**Assignment**
Instruction for the data below: set down exactly the lines from the line with "by competent persons." to the line with "Stainless steel |", inclusive, and no others.

**Excerpted records**
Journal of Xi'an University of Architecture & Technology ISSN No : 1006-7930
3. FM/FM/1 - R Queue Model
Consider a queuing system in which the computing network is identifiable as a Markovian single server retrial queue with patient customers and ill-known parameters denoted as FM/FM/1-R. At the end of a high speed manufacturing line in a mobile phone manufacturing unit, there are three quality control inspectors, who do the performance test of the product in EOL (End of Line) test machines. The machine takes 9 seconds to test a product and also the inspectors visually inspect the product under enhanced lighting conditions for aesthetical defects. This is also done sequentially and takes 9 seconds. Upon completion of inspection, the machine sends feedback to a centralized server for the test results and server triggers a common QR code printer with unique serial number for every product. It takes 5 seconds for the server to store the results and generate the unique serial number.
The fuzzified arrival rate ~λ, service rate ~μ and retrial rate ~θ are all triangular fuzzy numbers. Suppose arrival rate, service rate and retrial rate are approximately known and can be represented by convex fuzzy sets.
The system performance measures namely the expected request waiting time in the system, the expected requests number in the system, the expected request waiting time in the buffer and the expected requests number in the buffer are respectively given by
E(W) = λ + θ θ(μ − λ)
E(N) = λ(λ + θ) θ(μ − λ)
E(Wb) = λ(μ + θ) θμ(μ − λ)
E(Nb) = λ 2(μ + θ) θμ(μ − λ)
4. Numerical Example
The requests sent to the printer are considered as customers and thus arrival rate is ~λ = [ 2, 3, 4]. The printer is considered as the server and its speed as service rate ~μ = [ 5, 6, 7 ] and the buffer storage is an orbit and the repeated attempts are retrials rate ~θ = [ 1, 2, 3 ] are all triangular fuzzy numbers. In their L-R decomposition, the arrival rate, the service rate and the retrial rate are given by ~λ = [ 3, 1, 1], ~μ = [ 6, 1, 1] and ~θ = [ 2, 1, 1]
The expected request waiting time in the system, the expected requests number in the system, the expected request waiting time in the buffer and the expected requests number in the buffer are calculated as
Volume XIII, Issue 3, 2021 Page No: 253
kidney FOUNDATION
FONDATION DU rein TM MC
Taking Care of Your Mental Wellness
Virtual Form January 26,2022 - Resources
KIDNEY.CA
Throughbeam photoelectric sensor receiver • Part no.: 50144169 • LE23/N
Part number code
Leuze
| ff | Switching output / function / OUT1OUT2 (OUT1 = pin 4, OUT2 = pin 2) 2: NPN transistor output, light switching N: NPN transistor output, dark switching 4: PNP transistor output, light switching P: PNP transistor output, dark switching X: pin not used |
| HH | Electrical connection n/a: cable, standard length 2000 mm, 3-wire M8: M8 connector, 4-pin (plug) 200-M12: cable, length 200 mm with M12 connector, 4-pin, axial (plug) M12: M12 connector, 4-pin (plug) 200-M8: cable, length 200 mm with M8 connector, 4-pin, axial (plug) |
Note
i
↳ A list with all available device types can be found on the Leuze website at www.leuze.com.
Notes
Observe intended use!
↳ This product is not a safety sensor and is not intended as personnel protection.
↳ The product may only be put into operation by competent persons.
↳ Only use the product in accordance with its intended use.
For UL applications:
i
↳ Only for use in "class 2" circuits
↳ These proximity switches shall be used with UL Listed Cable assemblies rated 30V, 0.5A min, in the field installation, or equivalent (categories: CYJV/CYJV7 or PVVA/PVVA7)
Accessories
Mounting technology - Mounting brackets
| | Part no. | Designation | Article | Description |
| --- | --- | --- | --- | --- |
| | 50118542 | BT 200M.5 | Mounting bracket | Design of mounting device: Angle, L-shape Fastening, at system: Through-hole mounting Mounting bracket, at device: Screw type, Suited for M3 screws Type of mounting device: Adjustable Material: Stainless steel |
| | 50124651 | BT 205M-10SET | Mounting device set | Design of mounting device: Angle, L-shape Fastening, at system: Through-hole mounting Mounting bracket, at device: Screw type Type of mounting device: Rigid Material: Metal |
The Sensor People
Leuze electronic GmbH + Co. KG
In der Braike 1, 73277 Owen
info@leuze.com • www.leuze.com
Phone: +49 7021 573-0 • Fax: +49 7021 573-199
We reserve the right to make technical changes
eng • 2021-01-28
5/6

**Result for this task**
↳ The product may only be put into operation by competent persons.
↳ Only use the product in accordance with its intended use.
For UL applications:
i
↳ Only for use in "class 2" circuits
↳ These proximity switches shall be used with UL Listed Cable assemblies rated 30V, 0.5A min, in the field installation, or equivalent (categories: CYJV/CYJV7 or PVVA/PVVA7)
Accessories
Mounting technology - Mounting brackets
| | Part no. | Designation | Article | Description |
| --- | --- | --- | --- | --- |
| | 50118542 | BT 200M.5 | Mounting bracket | Design of mounting device: Angle, L-shape Fastening, at system: Through-hole mounting Mounting bracket, at device: Screw type, Suited for M3 screws Type of mounting device: Adjustable Material: Stainless steel |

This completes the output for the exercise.